Lots of corner cases : although I tried to explain in the following way :

This problem involves many situations where two same minimum distance nodes occur while running the Dijkstra algorithm.

There are two critical distances $P -> S \text { and } P -> V$

Assume QS edge cost as = $\begin{align*} x \end{align*}$

From direct observation we can see that shortest path from P to S can be 3 or less and shortest distance from P to V can be 2 or less. ( can go to negative ) ( from P distances 3 and 2 exist via W to S and V respectively )

Well, if we allow large negative value of edge cost of QS then S and V also will be relaxed at some negative distance away from P. This is fine according to our condition.Let's start using negative values of x starting from -20.

If we use the two constraint imposed on $\text{max} \text{ dist(P,V)}$ and $\text{max} \text{ dist(P,S)}$ then;

$$\begin{align*} &\text{ dist(P,V)} \leq 2 \text{ AND} \text{ dist(P,S)} \leq 3 \\ &=> 1+x+2 \leq \text{max(dist(P,V))} = 2 \ \ \text{ AND } \ \ 1+x \leq \text{max(dist(P,S))} = 3\\ &=> \text{x}\leq \text{-1} \\ \end{align*}$$

Now in the range of $\begin{align*} [-20,-1] \end{align*}$ if we run the Dijkstra's algorithm, then S and V will be removed early (Relaxed or no update further possible) and luckily no distance conflict with vertices S and V arise towards the end of the algorithm. They remain below their maximum limit which are 3 and 2 respectively.

Now we will start assigning positive value to the edge cost of QS. For positive values of $x$ vertices S and V will also end up being relaxed at some positive value of distances. Here we have to be carefull because, their +ve distances can not increase beyond certain limit as mentioned earlier.

Now if we don't Relax them (S and V) early in the running algorithm (or, retain their updating possibility towards the end) , then we must also have to keep them (without the chance of being relaxed) till the end such that their distances can be correctly updated (to 3 and 2) using W or via W.

How can we keep them (vertices S and V ) in the algorithm without relaxing early.
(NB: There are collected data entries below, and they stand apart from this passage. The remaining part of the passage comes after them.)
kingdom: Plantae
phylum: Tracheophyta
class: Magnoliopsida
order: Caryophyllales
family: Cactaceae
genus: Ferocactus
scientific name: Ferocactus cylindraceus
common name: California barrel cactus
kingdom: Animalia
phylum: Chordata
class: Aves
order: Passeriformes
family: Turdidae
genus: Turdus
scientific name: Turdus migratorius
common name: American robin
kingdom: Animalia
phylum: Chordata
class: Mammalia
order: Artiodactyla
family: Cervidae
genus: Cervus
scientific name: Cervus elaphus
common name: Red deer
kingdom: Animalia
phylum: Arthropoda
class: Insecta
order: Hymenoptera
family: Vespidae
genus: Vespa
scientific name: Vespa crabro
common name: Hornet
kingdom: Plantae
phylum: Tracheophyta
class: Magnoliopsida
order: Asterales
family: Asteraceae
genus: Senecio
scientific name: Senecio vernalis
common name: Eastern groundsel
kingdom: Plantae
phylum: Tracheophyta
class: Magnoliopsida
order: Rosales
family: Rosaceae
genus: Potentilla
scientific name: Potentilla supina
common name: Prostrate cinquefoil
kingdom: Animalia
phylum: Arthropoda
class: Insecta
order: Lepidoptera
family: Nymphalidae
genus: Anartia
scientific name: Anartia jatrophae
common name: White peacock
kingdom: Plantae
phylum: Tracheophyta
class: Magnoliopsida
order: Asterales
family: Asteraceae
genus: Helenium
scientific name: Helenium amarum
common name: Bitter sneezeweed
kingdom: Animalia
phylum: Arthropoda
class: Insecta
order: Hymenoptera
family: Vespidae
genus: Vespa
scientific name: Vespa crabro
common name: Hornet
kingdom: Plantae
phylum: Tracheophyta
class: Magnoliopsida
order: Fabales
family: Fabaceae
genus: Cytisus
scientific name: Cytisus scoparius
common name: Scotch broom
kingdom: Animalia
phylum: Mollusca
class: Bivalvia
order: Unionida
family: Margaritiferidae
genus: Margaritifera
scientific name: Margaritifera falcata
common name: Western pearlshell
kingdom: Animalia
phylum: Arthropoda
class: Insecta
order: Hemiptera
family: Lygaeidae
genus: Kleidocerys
Note that we can not intentionally keep them (S and V) unused (unrelaxed) nodes if in a particular step their distance become the minimum.

So, the point is if some vertices are not relaxed towards the end, that means their distance value are more than the currently existing large value of distance (of not relaxed nodes).*****$\textbf{[1]}$**

So, We conclude that S and V can only be relaxed after W has been relaxed.

Now we know that the shortest path from P to W is of distance 13. So, during Dijkstra's relaxing rounds of vertices, to keep both of S and V **unrelaxed** then;

$$\begin{align*} & 1+x > 13 \ \ \ \text{AND}, \ \ \ 1+x+2 > 13 \\ &=> x > 12 \end{align*}$$

So from

$$\begin{align*} x = 13 \text{ to } x = 20 \end{align*}$$

we will have no issue of S and V getting Relaxed before W.

Final Ranges of edge cost of QS is $\begin{align*} [-20,-1] \ \ \text{ and } [13,20] \\ \end{align*}$

*******PS$\textbf{[1]}$: [ little bit exception to this statement : for x = 10,11.etc. S is not relaxed although its distance value (11,12 etc) is less than 18 of U, because at that time T is also present having the value 4, so T was selected ]

$[\textbf{2}]$ : I haved assumed one criteria: when two or more vertices with same distance occur while running the Dijkstra's algorith ,it could select any one of them for relaxing.